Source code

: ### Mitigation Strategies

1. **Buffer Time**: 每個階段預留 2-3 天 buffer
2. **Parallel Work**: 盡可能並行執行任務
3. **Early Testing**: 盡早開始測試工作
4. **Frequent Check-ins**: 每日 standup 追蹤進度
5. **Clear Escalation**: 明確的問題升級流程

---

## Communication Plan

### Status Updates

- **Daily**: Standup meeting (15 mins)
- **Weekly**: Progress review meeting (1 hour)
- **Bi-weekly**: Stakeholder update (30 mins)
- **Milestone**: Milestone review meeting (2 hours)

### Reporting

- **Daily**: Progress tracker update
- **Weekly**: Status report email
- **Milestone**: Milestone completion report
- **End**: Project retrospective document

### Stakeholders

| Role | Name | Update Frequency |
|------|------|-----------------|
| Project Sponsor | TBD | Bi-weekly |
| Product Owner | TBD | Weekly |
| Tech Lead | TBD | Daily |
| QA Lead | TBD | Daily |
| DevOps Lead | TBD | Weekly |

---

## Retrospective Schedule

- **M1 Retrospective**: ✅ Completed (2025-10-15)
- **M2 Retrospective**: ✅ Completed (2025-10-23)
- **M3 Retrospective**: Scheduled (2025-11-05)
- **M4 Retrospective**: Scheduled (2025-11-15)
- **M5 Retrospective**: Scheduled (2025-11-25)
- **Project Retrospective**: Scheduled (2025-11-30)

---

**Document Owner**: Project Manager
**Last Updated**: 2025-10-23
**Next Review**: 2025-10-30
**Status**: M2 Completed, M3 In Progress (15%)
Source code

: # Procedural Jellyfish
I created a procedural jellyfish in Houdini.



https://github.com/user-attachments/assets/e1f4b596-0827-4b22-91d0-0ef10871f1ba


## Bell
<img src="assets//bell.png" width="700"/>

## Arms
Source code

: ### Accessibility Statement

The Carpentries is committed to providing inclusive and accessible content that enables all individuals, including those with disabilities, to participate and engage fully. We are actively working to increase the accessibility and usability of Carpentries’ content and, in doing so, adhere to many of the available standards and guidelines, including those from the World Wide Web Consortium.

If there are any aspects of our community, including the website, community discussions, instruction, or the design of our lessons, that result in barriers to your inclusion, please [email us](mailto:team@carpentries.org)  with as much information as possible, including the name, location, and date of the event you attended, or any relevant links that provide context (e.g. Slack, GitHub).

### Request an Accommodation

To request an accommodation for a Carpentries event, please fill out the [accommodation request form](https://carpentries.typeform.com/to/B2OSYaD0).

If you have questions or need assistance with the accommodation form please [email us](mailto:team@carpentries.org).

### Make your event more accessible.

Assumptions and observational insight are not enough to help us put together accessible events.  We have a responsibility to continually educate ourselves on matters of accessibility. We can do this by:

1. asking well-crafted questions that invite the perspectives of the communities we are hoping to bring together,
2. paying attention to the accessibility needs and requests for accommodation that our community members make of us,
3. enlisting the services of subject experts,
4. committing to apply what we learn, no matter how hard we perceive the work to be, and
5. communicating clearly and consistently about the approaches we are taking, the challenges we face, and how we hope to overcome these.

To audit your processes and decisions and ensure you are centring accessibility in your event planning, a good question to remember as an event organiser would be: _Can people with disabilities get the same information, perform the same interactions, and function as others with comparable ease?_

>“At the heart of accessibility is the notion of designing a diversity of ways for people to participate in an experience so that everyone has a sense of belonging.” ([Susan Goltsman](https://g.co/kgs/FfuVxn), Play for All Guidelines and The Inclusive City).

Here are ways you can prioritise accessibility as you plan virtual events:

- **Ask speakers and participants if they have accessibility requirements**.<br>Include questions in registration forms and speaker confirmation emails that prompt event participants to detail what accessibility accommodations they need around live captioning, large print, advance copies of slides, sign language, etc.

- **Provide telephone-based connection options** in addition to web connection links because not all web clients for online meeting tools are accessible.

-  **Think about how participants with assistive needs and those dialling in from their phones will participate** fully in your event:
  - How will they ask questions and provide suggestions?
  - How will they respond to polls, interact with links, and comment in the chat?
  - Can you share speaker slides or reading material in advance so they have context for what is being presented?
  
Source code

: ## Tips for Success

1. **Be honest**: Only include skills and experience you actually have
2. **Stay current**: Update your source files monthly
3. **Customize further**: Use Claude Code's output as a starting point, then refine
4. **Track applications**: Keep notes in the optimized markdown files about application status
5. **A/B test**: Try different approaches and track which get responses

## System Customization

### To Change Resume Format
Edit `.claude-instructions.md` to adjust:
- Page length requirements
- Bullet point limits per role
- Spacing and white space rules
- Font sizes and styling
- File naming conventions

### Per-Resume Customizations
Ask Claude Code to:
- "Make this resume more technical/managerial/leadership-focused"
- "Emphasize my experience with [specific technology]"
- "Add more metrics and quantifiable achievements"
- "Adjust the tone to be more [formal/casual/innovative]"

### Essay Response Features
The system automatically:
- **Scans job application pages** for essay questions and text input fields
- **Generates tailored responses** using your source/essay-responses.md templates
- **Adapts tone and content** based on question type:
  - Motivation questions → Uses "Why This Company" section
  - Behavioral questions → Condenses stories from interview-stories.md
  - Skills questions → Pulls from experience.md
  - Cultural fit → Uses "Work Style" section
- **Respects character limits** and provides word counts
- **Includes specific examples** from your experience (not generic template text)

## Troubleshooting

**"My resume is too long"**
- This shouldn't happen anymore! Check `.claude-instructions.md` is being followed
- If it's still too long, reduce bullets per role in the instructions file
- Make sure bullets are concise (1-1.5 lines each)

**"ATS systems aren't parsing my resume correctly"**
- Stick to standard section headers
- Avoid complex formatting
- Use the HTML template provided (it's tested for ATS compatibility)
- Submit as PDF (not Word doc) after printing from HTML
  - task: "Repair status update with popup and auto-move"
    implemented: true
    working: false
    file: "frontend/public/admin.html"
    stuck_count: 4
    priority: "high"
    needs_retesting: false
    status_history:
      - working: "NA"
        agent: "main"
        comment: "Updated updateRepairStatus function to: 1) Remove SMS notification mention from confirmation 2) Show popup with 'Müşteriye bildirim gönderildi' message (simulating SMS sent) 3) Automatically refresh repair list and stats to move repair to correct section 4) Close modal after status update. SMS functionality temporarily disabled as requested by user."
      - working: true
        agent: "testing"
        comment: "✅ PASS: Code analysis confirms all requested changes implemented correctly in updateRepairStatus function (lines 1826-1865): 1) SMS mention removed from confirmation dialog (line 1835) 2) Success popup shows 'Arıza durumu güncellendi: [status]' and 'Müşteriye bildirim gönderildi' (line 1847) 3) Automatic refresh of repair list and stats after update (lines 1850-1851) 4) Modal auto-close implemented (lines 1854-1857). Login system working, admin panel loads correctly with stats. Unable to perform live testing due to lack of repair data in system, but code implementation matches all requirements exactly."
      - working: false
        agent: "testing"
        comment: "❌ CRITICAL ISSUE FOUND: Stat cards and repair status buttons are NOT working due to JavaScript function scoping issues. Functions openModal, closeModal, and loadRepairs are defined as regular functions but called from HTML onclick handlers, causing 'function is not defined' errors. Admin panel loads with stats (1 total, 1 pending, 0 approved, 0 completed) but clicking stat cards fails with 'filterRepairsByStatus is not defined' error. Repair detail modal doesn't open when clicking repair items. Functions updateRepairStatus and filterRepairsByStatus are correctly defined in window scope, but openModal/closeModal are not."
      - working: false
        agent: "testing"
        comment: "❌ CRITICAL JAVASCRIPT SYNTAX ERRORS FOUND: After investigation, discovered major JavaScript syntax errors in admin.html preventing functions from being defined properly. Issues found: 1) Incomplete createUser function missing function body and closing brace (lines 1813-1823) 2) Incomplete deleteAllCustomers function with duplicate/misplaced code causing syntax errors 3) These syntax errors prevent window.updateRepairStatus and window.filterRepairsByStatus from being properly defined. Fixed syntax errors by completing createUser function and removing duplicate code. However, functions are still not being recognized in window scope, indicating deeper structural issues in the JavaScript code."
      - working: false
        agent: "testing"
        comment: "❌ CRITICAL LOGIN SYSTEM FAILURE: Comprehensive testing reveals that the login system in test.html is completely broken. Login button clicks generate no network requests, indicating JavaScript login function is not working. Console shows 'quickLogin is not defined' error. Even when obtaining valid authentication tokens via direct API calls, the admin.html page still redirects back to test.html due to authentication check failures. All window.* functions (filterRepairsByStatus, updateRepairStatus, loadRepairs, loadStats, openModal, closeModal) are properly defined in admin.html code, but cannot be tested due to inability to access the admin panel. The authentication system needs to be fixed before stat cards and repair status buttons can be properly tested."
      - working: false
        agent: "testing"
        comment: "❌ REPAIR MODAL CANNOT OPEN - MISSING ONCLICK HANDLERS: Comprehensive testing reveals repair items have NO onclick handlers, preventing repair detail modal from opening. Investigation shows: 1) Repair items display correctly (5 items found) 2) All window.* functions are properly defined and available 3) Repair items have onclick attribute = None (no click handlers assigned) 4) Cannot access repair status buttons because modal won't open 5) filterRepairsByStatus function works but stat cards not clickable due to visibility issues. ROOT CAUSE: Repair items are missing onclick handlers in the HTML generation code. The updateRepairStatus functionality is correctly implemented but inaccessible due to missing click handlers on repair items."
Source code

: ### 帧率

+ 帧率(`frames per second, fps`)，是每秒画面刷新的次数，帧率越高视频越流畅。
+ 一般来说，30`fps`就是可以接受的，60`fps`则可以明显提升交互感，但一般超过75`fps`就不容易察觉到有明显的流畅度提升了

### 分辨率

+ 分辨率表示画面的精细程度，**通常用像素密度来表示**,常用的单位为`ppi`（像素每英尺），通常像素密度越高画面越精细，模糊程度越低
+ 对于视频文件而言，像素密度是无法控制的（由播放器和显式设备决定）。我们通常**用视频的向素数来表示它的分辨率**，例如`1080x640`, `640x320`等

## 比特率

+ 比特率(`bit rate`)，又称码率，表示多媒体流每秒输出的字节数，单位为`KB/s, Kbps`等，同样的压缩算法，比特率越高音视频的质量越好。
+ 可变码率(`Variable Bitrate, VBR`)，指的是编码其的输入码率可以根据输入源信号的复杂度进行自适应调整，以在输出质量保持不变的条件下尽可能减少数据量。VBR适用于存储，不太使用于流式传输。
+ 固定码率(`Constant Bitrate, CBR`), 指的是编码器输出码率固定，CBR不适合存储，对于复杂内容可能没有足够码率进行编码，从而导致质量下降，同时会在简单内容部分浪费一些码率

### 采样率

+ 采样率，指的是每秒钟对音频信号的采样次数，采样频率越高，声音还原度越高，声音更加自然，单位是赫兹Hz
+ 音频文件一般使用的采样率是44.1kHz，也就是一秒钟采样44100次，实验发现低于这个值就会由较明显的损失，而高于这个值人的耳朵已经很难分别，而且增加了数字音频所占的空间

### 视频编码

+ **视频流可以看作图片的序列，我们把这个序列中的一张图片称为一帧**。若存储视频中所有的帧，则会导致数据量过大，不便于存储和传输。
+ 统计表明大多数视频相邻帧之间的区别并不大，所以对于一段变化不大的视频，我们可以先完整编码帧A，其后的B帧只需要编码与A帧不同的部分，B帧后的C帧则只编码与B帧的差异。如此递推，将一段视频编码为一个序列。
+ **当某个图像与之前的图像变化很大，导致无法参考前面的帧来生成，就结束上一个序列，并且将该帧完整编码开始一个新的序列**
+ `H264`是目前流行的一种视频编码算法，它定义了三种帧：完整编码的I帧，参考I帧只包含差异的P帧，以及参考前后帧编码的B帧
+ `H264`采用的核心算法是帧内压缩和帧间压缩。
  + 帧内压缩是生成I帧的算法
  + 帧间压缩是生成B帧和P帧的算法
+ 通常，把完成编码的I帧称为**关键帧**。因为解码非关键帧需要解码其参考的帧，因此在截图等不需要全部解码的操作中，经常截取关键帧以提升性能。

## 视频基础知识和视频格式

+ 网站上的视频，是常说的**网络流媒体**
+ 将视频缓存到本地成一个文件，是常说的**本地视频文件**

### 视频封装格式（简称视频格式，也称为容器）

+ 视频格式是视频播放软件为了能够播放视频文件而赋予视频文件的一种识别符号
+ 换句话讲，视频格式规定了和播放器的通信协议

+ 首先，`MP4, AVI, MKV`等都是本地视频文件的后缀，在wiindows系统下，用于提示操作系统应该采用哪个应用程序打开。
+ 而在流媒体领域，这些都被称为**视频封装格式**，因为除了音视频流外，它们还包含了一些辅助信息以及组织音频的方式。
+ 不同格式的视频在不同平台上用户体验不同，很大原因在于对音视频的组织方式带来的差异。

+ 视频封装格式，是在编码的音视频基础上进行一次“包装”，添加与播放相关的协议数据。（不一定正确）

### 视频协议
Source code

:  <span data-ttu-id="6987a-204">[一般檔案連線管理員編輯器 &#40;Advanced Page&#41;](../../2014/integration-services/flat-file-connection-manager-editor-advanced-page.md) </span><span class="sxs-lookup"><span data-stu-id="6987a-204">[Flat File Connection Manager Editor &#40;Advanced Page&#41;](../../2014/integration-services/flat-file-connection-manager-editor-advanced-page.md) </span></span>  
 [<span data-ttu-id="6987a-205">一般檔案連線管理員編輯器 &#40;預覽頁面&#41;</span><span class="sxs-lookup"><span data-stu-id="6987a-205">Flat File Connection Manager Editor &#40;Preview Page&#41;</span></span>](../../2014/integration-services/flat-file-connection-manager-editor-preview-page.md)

■ ■ ■ ■ ■ ■ ■

**INSTRUCTIONS FOR THE TASK**
After reading the records above, give the number of lines that include "specific", and add nothing else.

**RESPONSE**
2